Surgical interventions for medically refractory epilepsy are effective in selected patients, but they are underutilized. There remains a lack of pooled data on complication rates and their changes over a period of multiple decades. The authors performed a systematic review and meta-analysis of reported complications from intracranial epilepsy surgery from 1980 to 2012.

Methods

A literature search was performed to find articles published between 1980 and 2012 that contained at least 2 patients. Patients were divided into 3 groups depending on the procedure they underwent: A) temporal lobectomy with or without amygdalohippocampectomy, B) extratemporal lobar or multilobar resections, or C) invasive electrode placement. Articles were divided into 2 time periods, 1980–1995 and 1996–2012.

Results

Sixty-one articles with a total of 5623 patients met the study's eligibility criteria. Based on the 2 time periods, neurological deficits decreased dramatically from 41.8% to 5.2% in Group A and from 30.2% to 19.5% in Group B. Persistent neurological deficits in these 2 groups decreased from 9.7% to 0.8% and from 9.0% to 3.2%, respectively.
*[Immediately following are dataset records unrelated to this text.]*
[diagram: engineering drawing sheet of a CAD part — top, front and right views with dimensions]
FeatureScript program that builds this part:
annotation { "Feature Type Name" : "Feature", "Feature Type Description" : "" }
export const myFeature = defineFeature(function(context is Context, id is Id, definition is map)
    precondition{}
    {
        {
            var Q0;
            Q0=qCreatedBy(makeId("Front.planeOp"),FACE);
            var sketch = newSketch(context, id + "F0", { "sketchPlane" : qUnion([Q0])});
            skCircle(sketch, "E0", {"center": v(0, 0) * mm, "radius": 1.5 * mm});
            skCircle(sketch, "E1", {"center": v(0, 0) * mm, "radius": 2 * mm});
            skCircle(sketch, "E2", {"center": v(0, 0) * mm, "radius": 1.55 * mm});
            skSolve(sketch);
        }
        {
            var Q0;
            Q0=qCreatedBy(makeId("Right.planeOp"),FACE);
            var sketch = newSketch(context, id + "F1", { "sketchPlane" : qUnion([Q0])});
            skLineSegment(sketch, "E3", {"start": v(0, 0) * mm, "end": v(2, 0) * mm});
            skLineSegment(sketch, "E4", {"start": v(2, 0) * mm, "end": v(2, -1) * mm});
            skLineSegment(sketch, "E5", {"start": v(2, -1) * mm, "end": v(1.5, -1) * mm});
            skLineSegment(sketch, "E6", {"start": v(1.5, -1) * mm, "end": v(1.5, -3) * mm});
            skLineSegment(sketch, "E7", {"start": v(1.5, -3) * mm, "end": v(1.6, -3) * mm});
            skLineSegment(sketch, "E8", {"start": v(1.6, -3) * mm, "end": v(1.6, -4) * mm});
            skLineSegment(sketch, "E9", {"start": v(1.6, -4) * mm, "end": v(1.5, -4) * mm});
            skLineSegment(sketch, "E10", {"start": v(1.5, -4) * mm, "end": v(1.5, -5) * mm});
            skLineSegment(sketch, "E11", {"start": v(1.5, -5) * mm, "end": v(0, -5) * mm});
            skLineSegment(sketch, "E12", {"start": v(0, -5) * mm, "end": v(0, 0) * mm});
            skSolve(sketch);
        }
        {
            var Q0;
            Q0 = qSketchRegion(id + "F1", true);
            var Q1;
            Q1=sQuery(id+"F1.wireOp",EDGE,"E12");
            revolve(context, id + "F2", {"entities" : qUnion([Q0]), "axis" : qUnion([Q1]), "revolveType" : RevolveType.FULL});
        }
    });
Wound infections/meningitis decreased from 2.5% to 1.1% in Group A and from 5.3% to 1.9% in Group B. Persistent neurological deficits were uncommon in Group C, although wound infections/meningitis and hemorrhage/hematoma increased over time from 2.3% to 4.3% and from 1.9% to 4.2%, respectively. These complication rates are additive in patients undergoing implantation followed by resection.

Conclusions

Complication rates have decreased dramatically over the last 30 years, particularly for temporal lobectomy, but they remain an unavoidable consequence of epilepsy surgery. Permanent neurological deficits are rare following epilepsy surgery compared with the long-term risks of intractable epilepsy.